あまりに一瞬のことでなにが起きたのかわからない琴音は、その場に立ち尽くしました。時雨の手には、先端が鋭利な棒が握られています。反対の先端には、可愛らしい桜色のトンボ玉が刺さっていました。
「ごめんなさいね、そっちにわたしの簪が飛んでいったでしょう」
と、お茶が入った湯呑を盆に乗せ、涼香がにこやかに居間に入って来ました。
「君の簪は、いつも僕の頭を狙って飛んできますね」
「そうね、今度は心臓をしっかり狙うわ」
時雨は何事もなかったかのように簪を涼香に手渡し、涼香も当たり前のようにそれを受け取りました。
「すみませんね、うちではこういうのが日常茶飯事なので、気にしないでください」
帰りたい。琴音は心の底からそう思いました。
「さあ、琴音ちゃんはこっちにどうぞ」
涼香に時雨の向かいの席を勧められ、琴音は言われるがままその席に腰を下ろします。琴音と時雨の前には、昨晩と同様に和風ハンバーグに白米が並べられていましたが、一品だけ小松菜のお浸しが肉じゃがに変わっていました。

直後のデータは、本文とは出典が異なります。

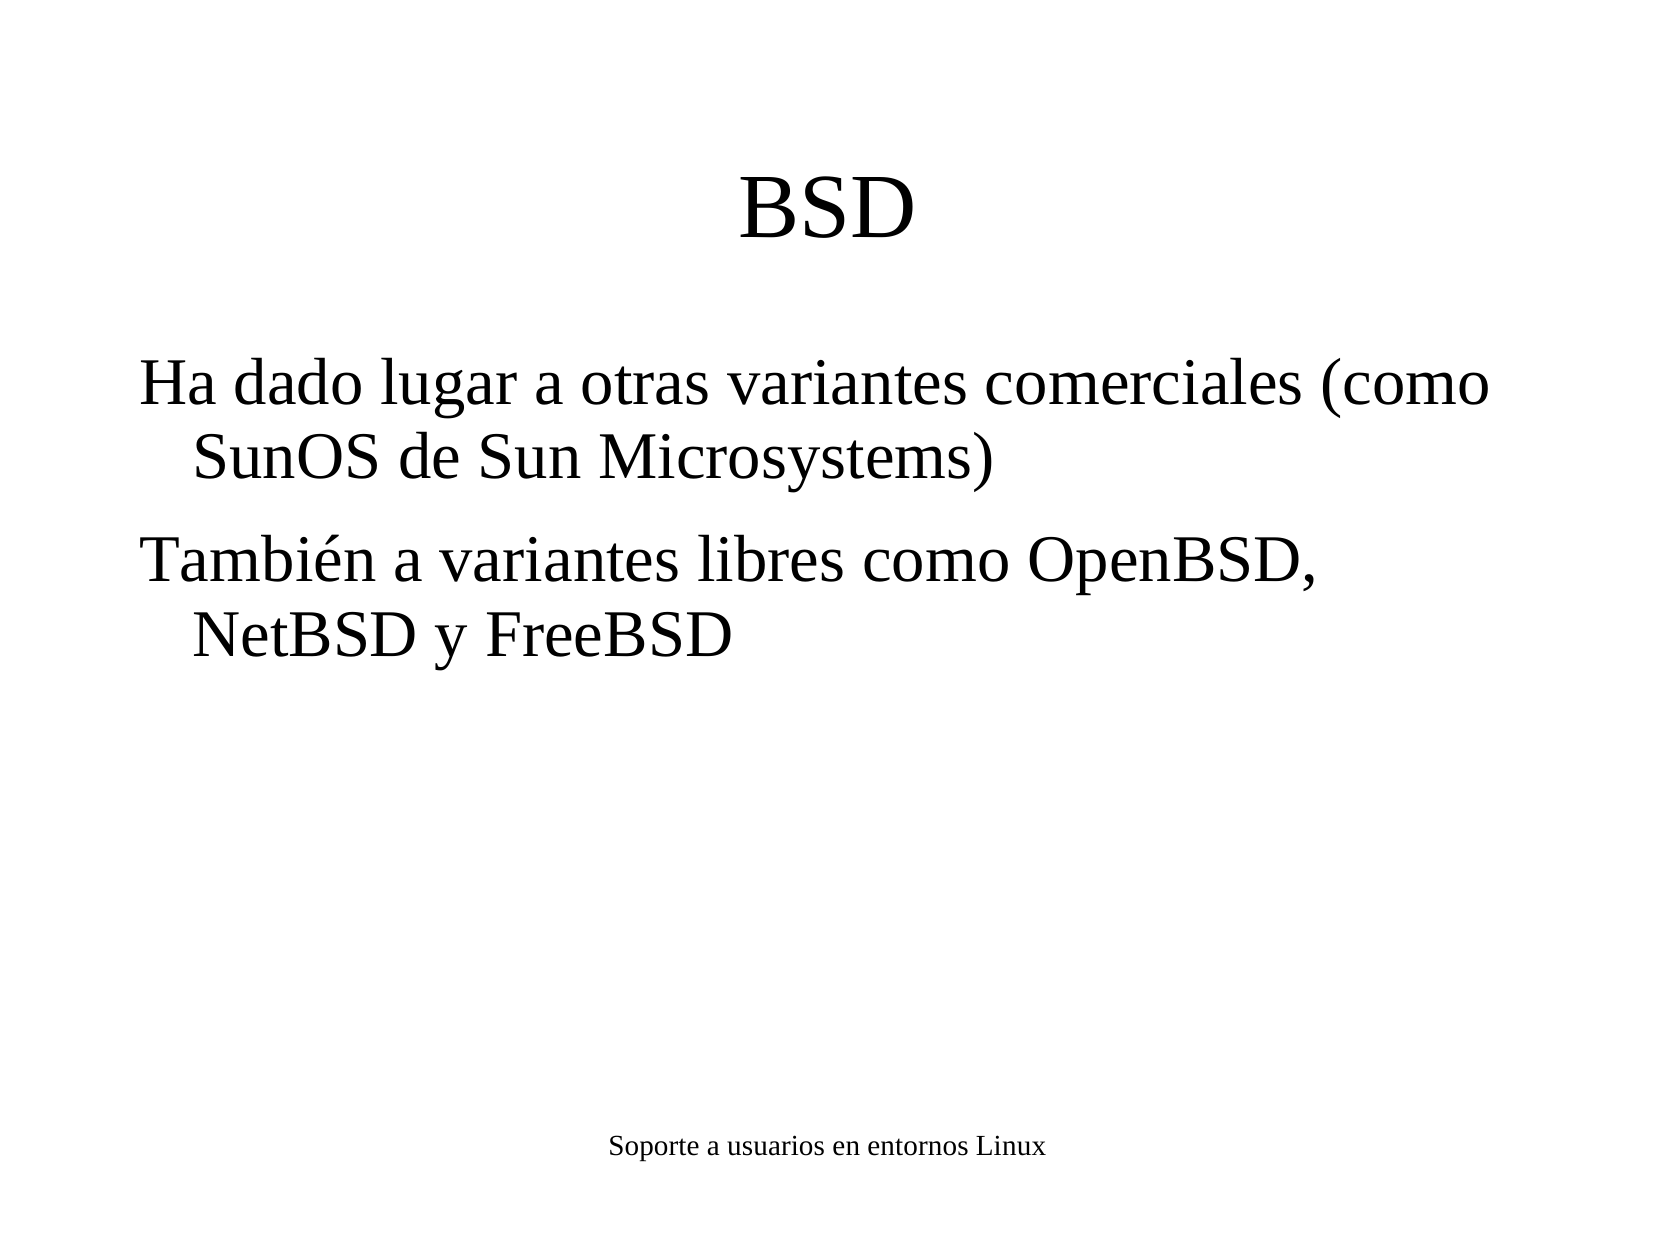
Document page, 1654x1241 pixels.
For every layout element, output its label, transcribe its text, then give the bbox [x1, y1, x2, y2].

list Ha dado lugar a otras variantes comerciales (como SunOS de Sun Microsystems) También a variantes libres como OpenBSD, NetBSD y FreeBSD [121, 344, 1534, 1127]
title BSD [121, 102, 1534, 311]
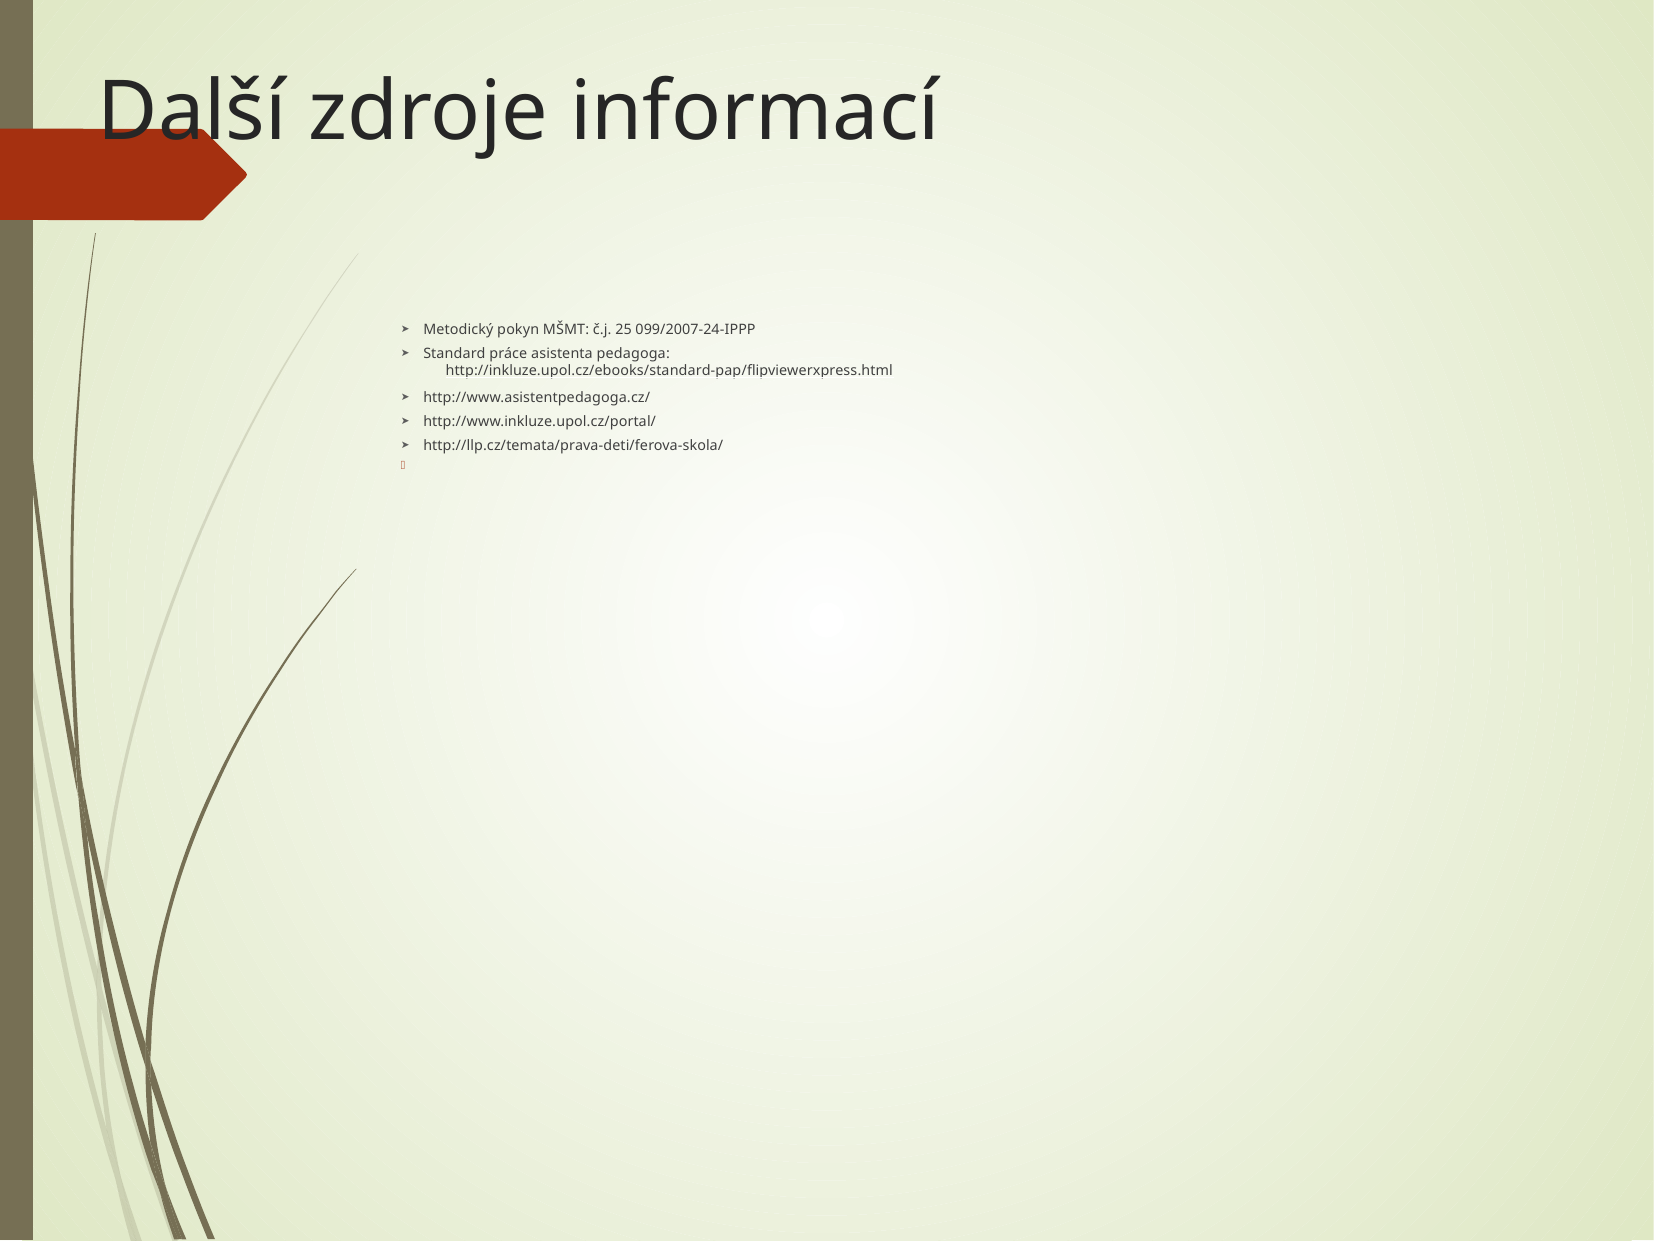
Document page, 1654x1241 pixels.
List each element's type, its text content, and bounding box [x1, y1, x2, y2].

title Další zdroje informací [0, 49, 1489, 257]
list Metodický pokyn MŠMT: č.j. 25 099/2007-24-IPPP Standard práce asistenta pedagoga: http://inkluze.upol.cz/ebooks/standard-pap/flipviewerxpress.html http://www.asistentpedagoga.cz/ http://www.inkluze.upol.cz/portal/ http://llp.cz/temata/prava-deti/ferova-skola/ [0, 290, 1489, 1010]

「今って、葉物がどこも高いのよね。琴音ちゃん、肉じゃがは好き? これ、昨日琴音ちゃんが寝た後に作ったからきっと味は染みてると思うわ」
「うん、好き。ありがとう」
「そう、よかった。――それじゃあ、わたしは家事に戻るわね」
涼香はもう既に食べ終えたのか、琴音と時雨の朝食の支度を終えると居間から出て行ってしまいました。
「大丈夫ですか」
やはり、時雨は琴音の表情を読み取っていました。
「肉じゃが、パパが好きだったんです」
琴音はいただきます、と手を合わせると肉じゃがを口いっぱいに頬張りました。甘めの味付け。味までパパの好みです。

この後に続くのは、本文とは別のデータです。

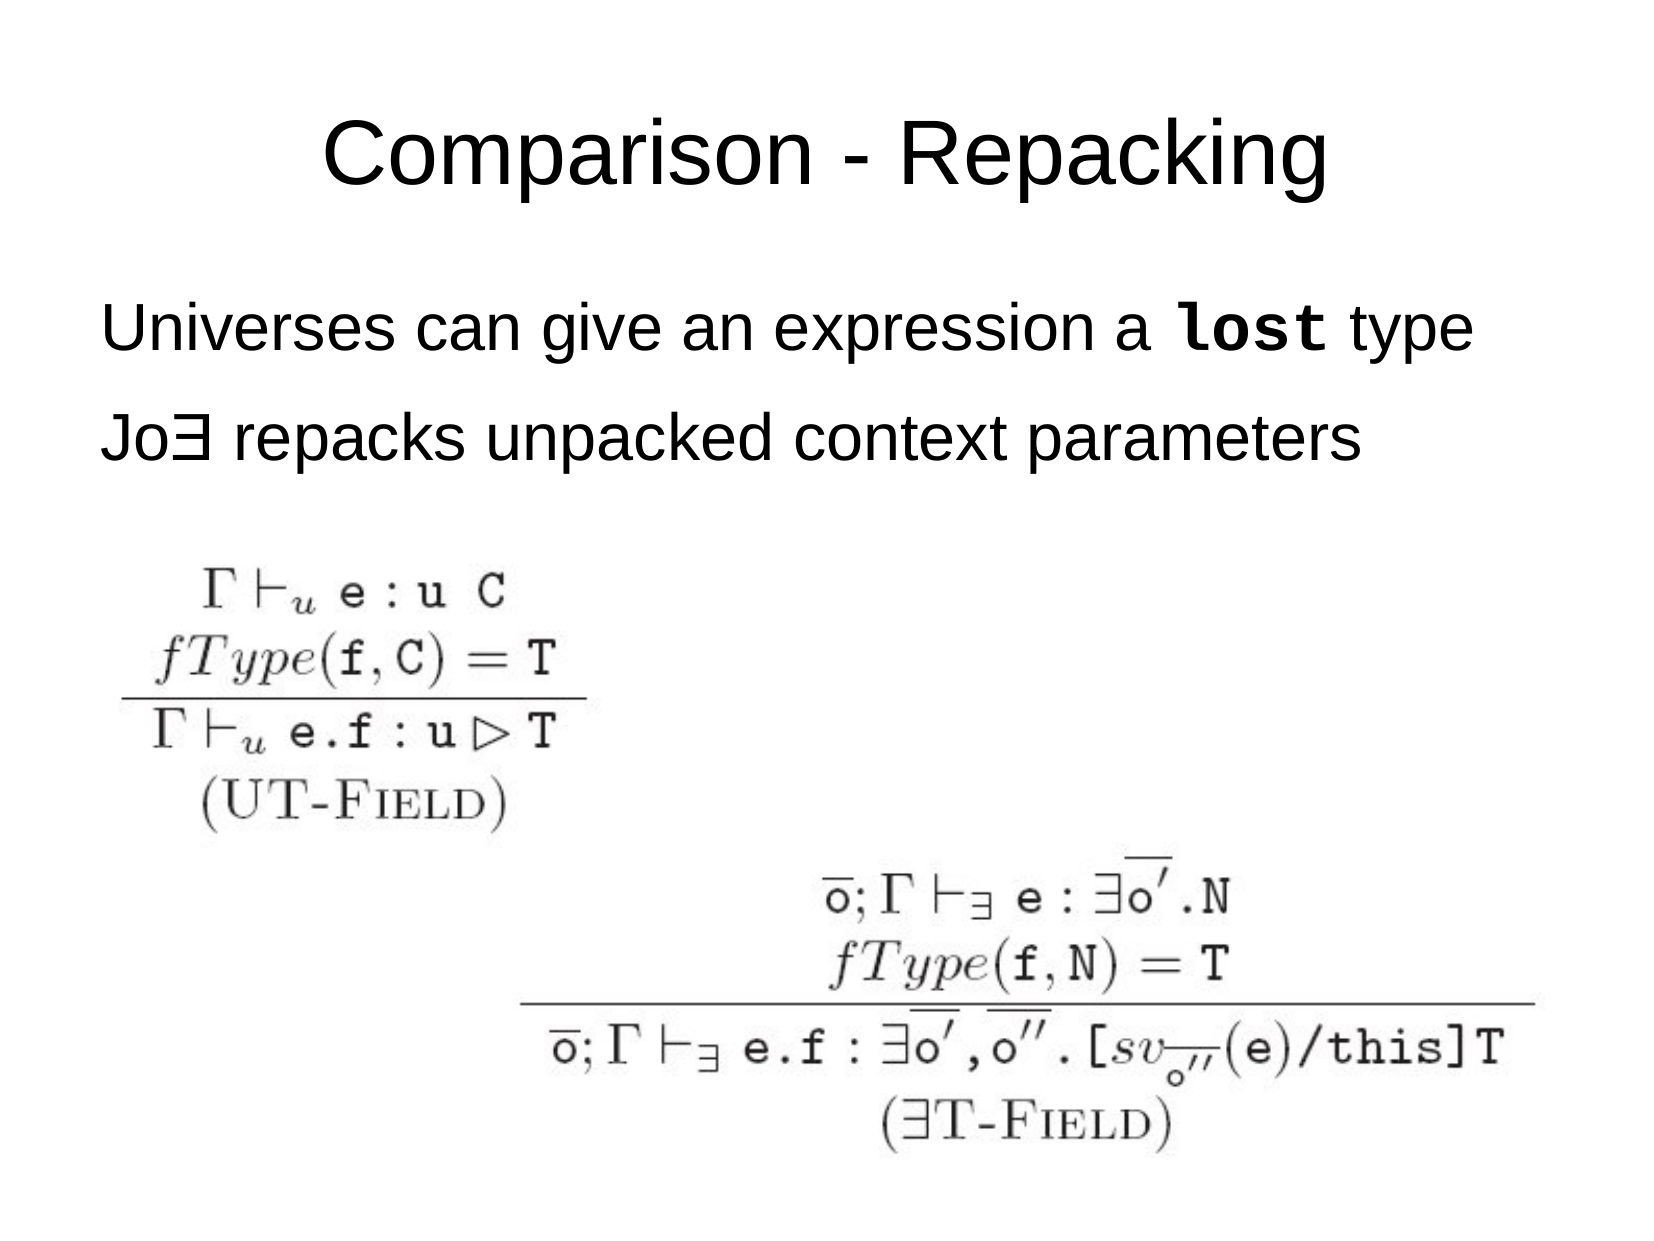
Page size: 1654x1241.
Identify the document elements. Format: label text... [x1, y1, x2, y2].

「あたし、パパと離れ離れになる前、喧嘩したんです。だから、どうしても仲直りしたくて、パパが好きな肉じゃが、作ってあげようと思ってたんです。パパ、肉じゃが食べるとご機嫌になるから」
「子どもらしいお父さんなんですね」
琴音は目を潤ませながら、次々と料理を頬張ります。
甘めだったはずの肉じゃがは、いつの間にかしょっぱくなっていました。